Start of Block

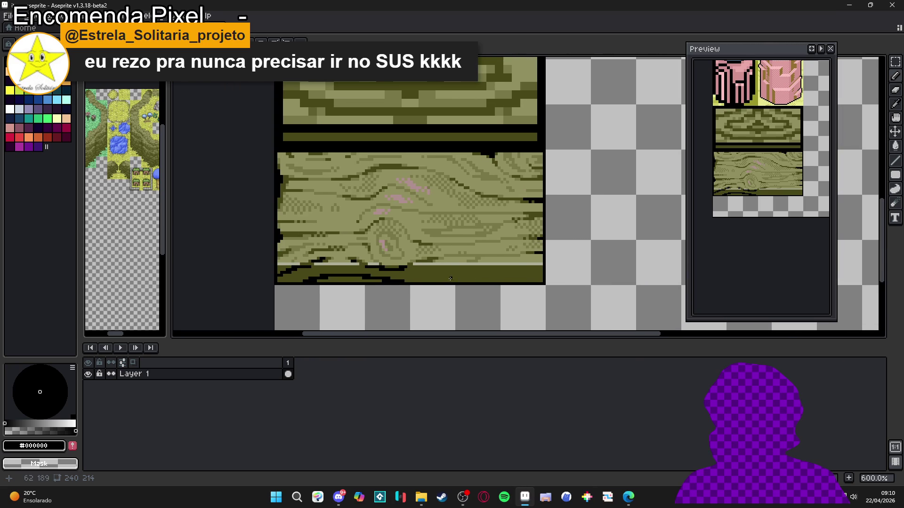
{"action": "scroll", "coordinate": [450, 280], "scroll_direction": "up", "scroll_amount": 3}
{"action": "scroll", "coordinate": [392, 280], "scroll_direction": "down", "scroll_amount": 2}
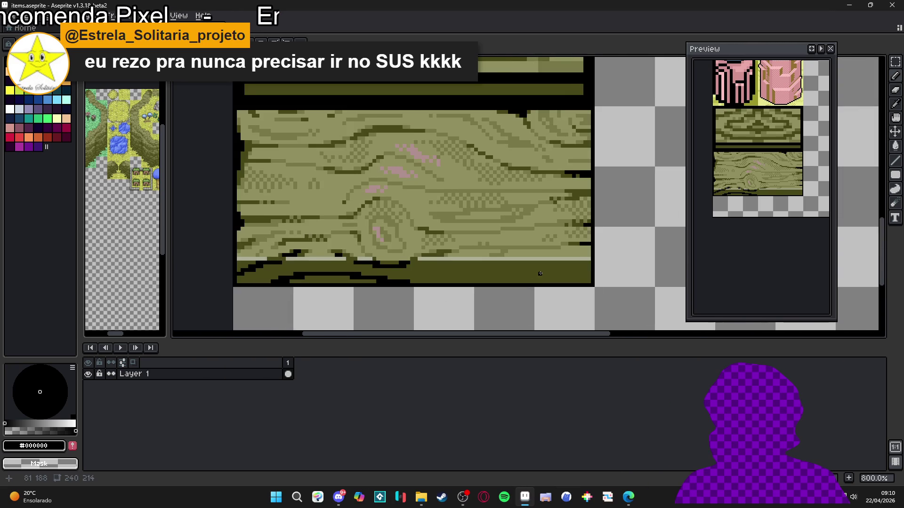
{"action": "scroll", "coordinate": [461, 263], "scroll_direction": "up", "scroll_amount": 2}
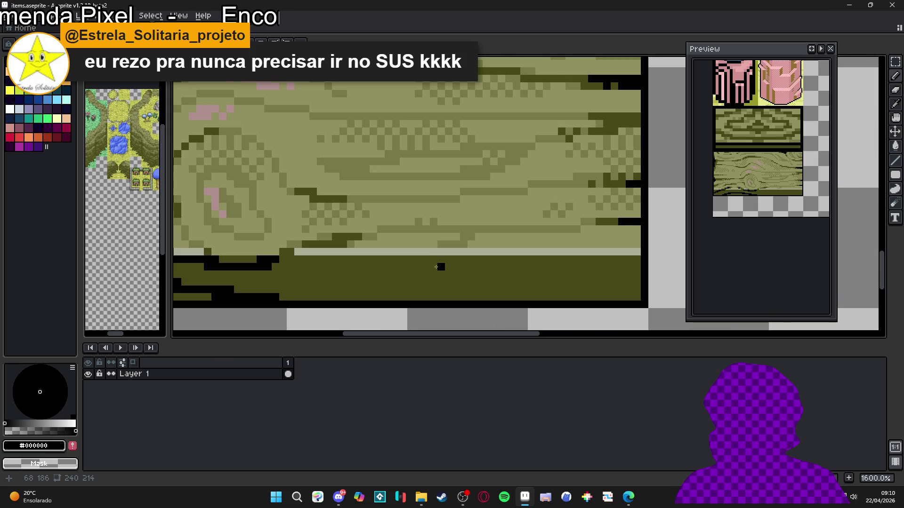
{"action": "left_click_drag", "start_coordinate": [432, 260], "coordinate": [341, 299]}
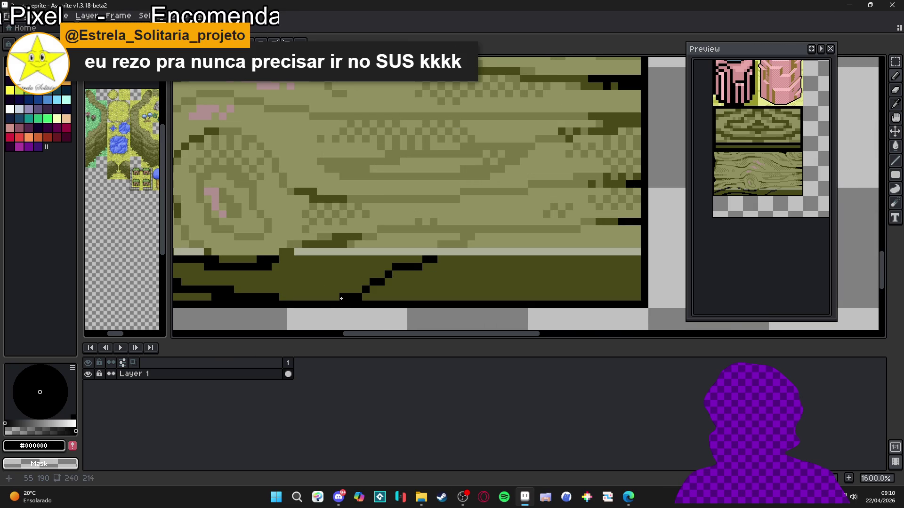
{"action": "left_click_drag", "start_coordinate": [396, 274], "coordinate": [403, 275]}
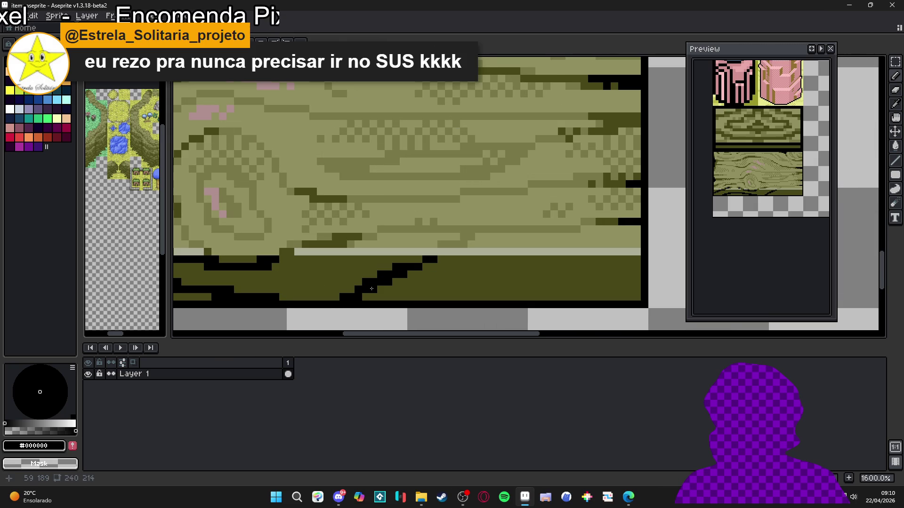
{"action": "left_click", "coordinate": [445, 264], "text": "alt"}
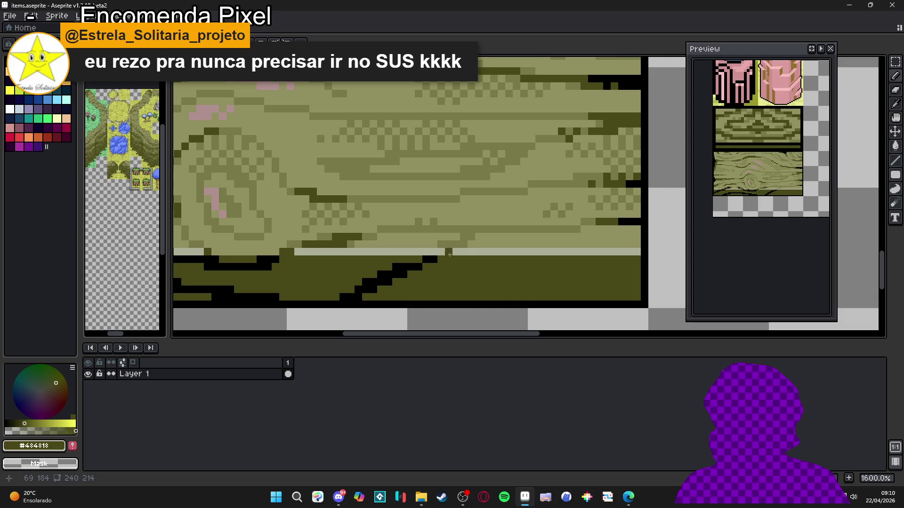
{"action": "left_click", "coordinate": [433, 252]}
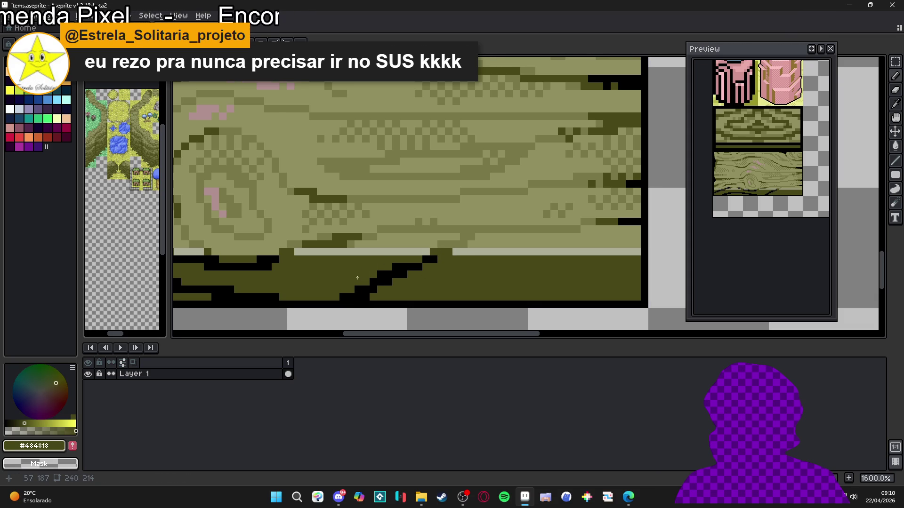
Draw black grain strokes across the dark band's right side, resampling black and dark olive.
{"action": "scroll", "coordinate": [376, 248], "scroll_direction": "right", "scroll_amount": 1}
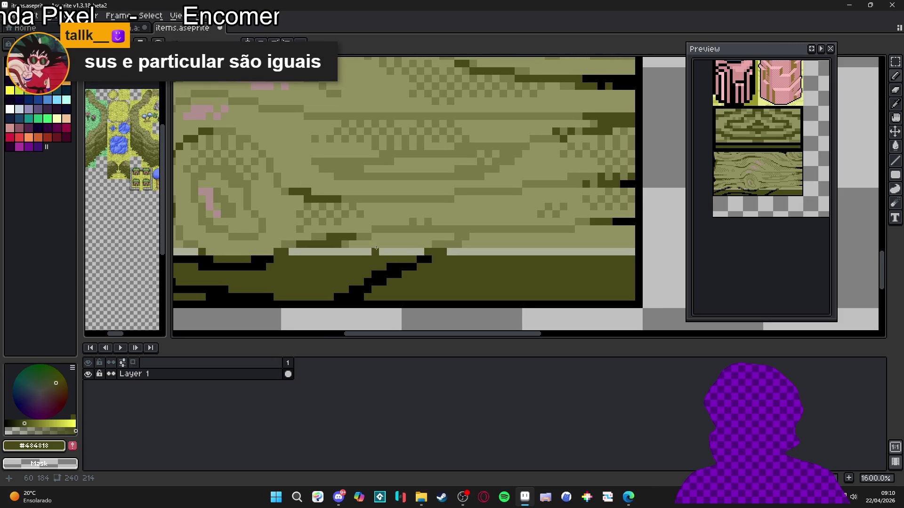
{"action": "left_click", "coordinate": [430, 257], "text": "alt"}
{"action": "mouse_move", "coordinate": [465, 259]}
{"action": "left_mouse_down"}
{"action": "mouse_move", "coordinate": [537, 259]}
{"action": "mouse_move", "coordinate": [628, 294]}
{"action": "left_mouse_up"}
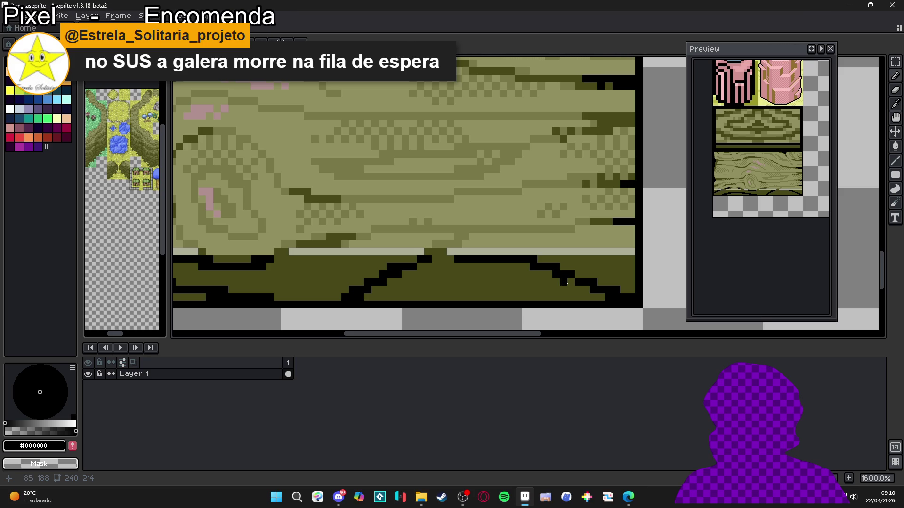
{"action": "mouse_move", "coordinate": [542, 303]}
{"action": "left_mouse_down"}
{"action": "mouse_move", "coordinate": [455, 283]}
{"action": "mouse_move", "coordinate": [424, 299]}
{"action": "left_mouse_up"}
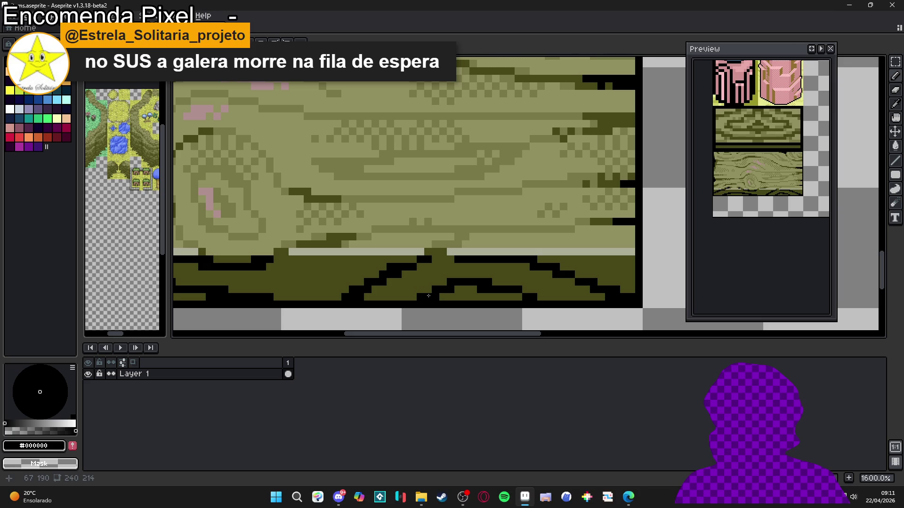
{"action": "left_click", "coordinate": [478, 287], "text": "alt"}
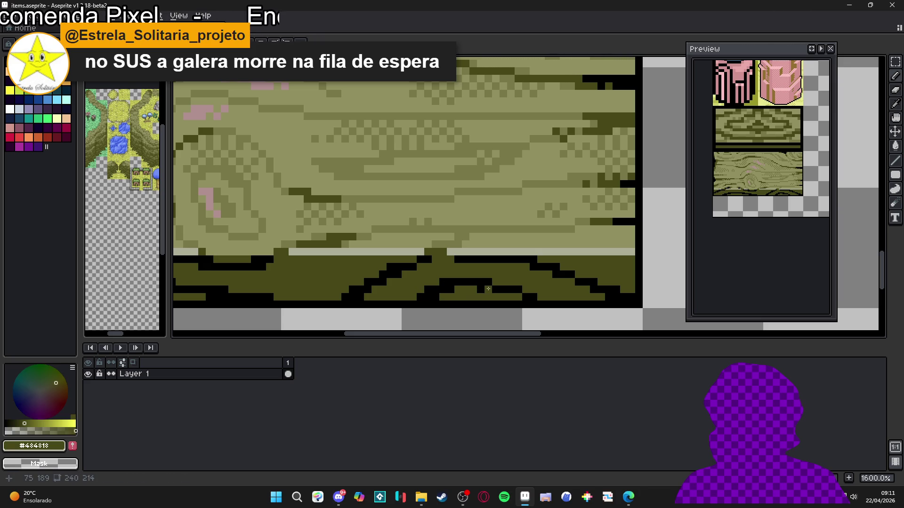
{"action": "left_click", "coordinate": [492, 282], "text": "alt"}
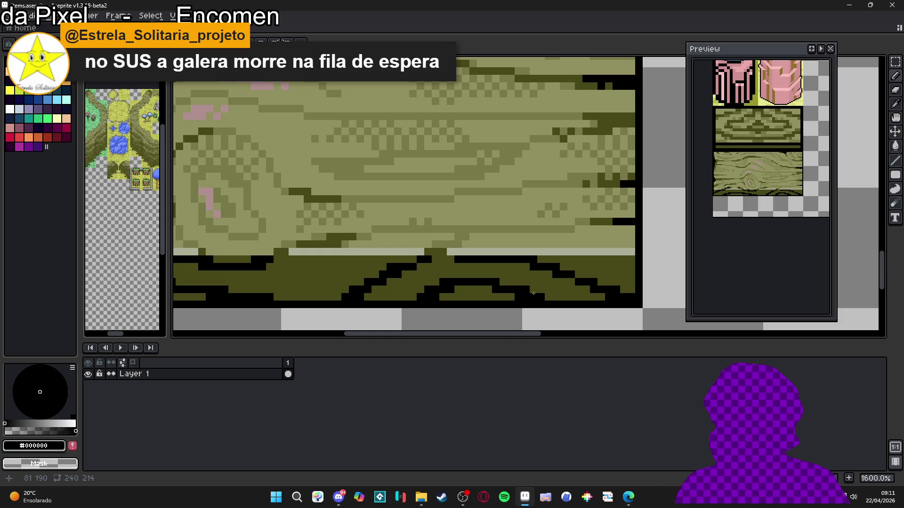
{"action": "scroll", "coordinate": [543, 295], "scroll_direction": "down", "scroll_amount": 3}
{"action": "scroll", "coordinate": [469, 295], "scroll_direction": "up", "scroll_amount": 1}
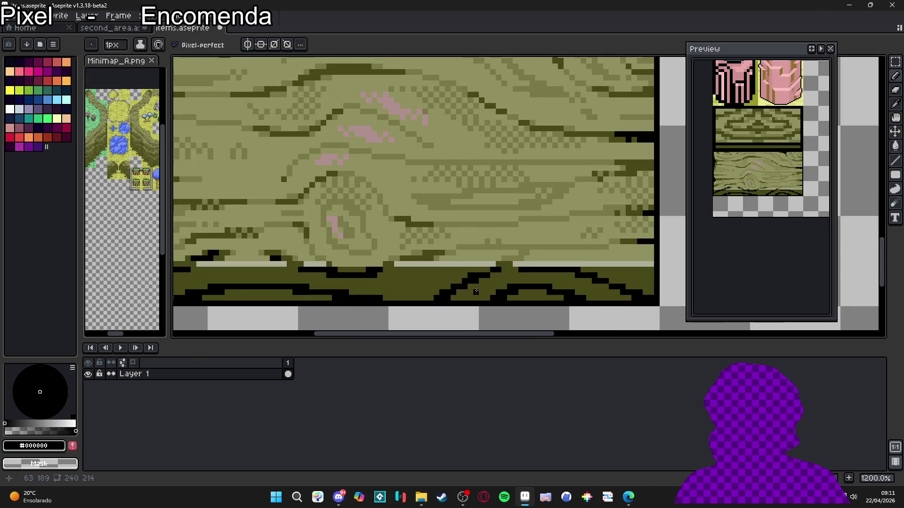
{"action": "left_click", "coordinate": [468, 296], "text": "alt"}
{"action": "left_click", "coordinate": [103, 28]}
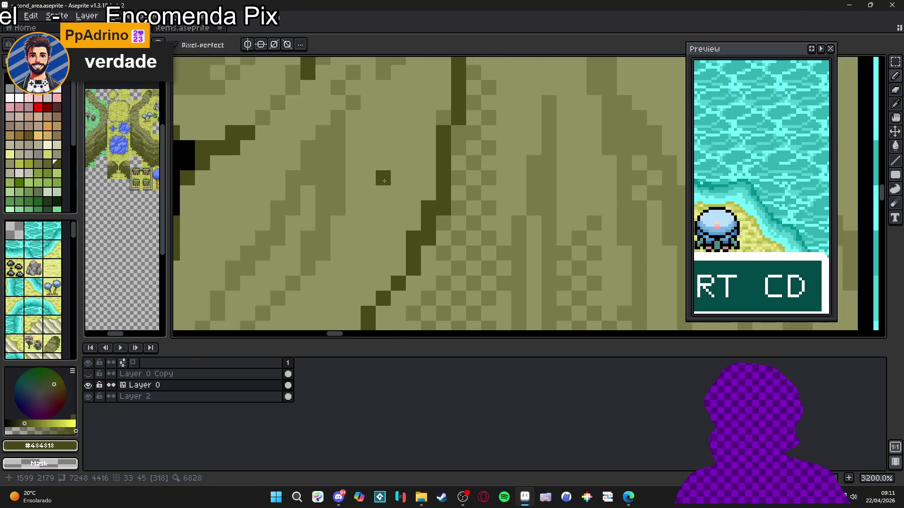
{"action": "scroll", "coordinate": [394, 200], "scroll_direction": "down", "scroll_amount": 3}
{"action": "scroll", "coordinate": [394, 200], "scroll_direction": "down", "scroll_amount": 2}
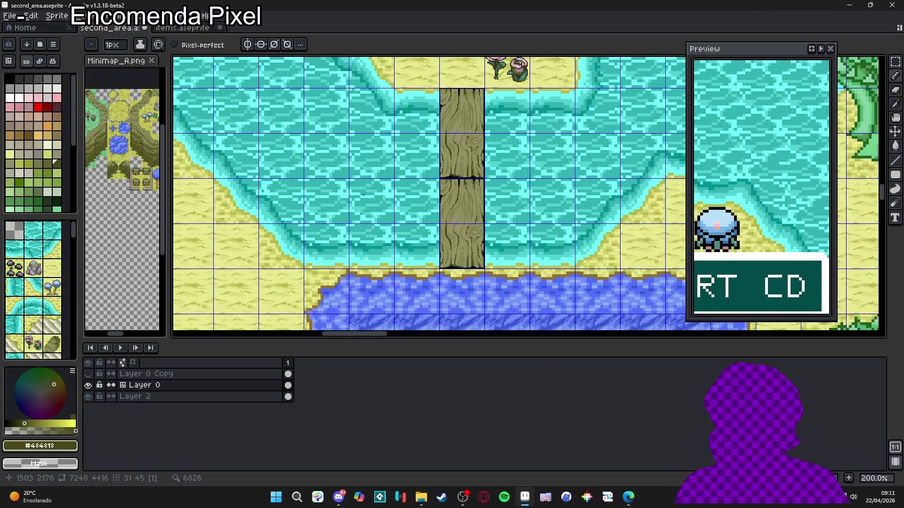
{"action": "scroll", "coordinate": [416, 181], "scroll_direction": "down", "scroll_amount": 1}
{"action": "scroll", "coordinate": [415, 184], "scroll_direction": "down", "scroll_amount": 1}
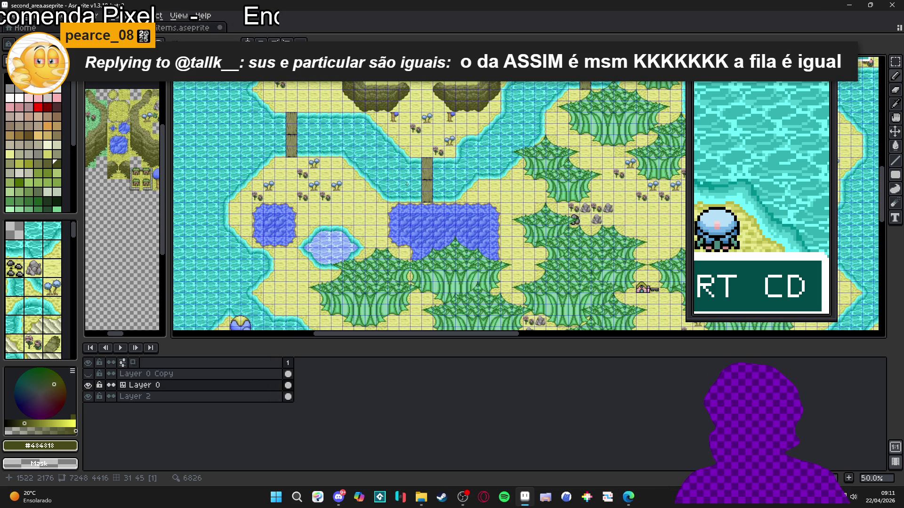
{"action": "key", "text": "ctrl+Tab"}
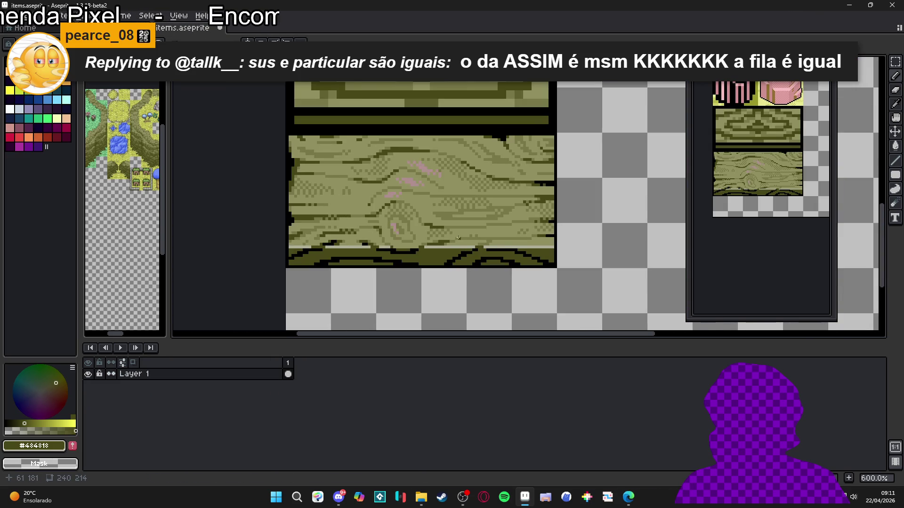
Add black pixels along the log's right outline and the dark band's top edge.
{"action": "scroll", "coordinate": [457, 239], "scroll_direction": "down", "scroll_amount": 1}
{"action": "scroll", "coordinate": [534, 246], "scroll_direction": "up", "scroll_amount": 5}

End of Block

WHAT THE EXERCISE ASKS: Above are the entries; copy out every line among them that contains the word "black".

RESULT OF THIS EXERCISE:
Draw black grain strokes across the dark band's right side, resampling black and dark olive.
Add black pixels along the log's right outline and the dark band's top edge.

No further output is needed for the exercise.